Millerand ouvre le journal la Petite République — fondé par Gambetta et dont il est rédacteur en chef de 1892 à 1896 — aux militants de toutes les factions socialistes jusque-là rivales, favorisant ainsi la formation d’un grand parti. Lors du congrès des municipalités socialistes à Saint-Mandé (30 mai 1896), il énonce ce qui lui semble être le programme commun : conquête du pouvoir politique par le suffrage universel ; intervention de l’État pour faire passer du domaine capitaliste au domaine national les moyens de production et d’échange ; entente internationale des travailleurs. Il veut « assurer à chaque être au sein de la société le développement intégral de sa personnalité ». En même temps, il lance un appel à l’union de tous les représentants du socialisme français de Jules Guesde aux modérés. Il souhaite des socialistes « un seul cœur, un seul esprit, une seule action ». Telles sont encore les thèses qu’il soutient dans le journal la Lanterne, dont il prend la direction en 1898.

Jusque-là, Millerand est dans l’opposition. Waldeck-Rousseau lui offre la possibilité d’appliquer ses théories sociales et le désigne comme ministre du Commerce, de l’Industrie et des Postes dans le cabinet de défense et d’action républicaine qu’il forme en 1899. Millerand accepte sans consulter son parti. Sa participation au gouvernement jette aussitôt la perturbation à la Chambre : les modérés s’alarment de la présence des socialistes. Ces derniers sont divisés dans leur jugement. Le « cas Millerand » est examiné aux assises de Bordeaux (1903). Les guesdistes et les blanquistes accusent Millerand de nier la lutte des classes, par cette alliance avec la bourgeoisie. Jaurès au contraire affirme que sa présence au gouvernement démontre la nécessité pour la bourgeoisie de faire une place au prolétariat.

Millerand n’est pas exclu du parti, mais le quitte de son propre gré (1905) et n’adhère pas au parti socialiste unifié (S. F. I. O.) en 1905. À ce premier poste ministériel comme à celui des Travaux publics et des P. T. T., qu’il occupe de 1909 à 1910, il applique la politique réformiste qu’il a préconisée : il réorganise le Conseil supérieur du travail créé en 1892, crée des délégués ouvriers pour régler les conflits du travail, développe certains projets qui seront repris par le Front populaire sur le droit de grève, le chômage, la retraite ouvrière et paysanne et favorise l’action des syndicats. Mais lorsqu’il est confronté aux premières grèves de chemins de fer en 1910, il les réprime sévèrement. Briand l’exclut aussitôt de son cabinet.

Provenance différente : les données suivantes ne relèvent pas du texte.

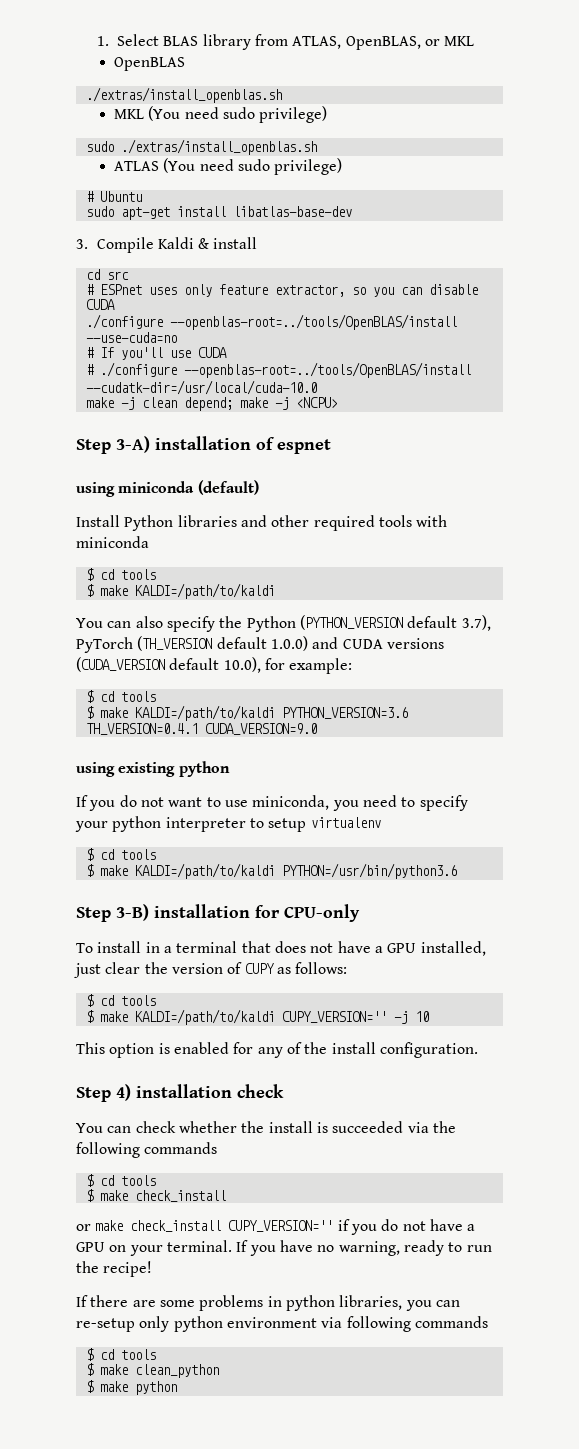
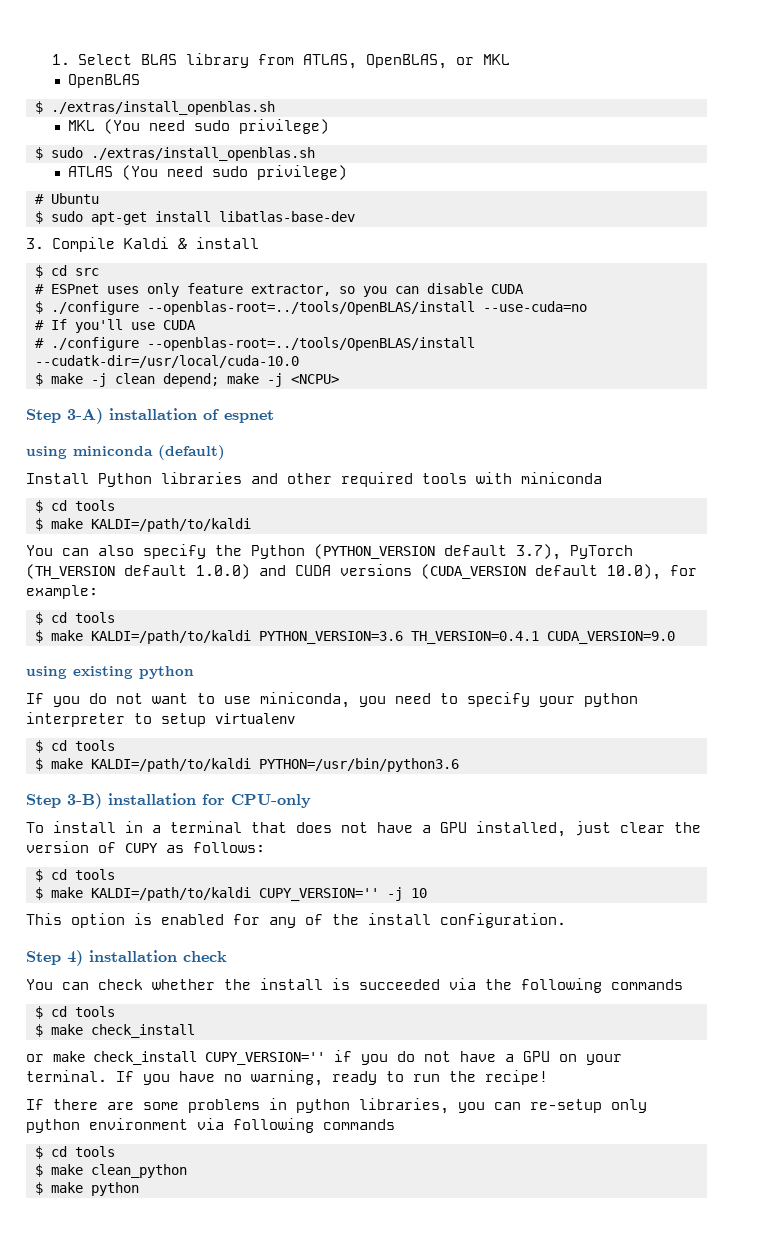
(186, 64) none -> [34,101,43,114] $
(328, 114) none -> [34,147,43,160] $
(142, 196) none -> [34,211,43,224] $
(258, 243) none -> [34,265,43,278] $
(115, 304) none -> [34,301,43,314] $
(317, 387) none -> [34,373,43,386] $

Autre paradoxe : ce partisan de la paix est deux fois ministre de la Guerre, dans les cabinets d’union nationale de Poincaré (1912-13) et Viviani (août 1914 - oct. 1915). Il ramène l’esprit patriotique et la confiance dans l’armée, restaure l’autorité du commandement et crée l’aviation militaire. Il a confiance dans la victoire et dans la guerre libératrice.

Millerand connaît ensuite une retraite momentanée. Poincaré écrira : « Il était le bouc émissaire de toutes les fautes qu’avait commises antérieurement l’administration militaire. » En mars 1919, Millerand reçoit mission de régler le nouveau statut des provinces alsacienne et lorraine reconquises.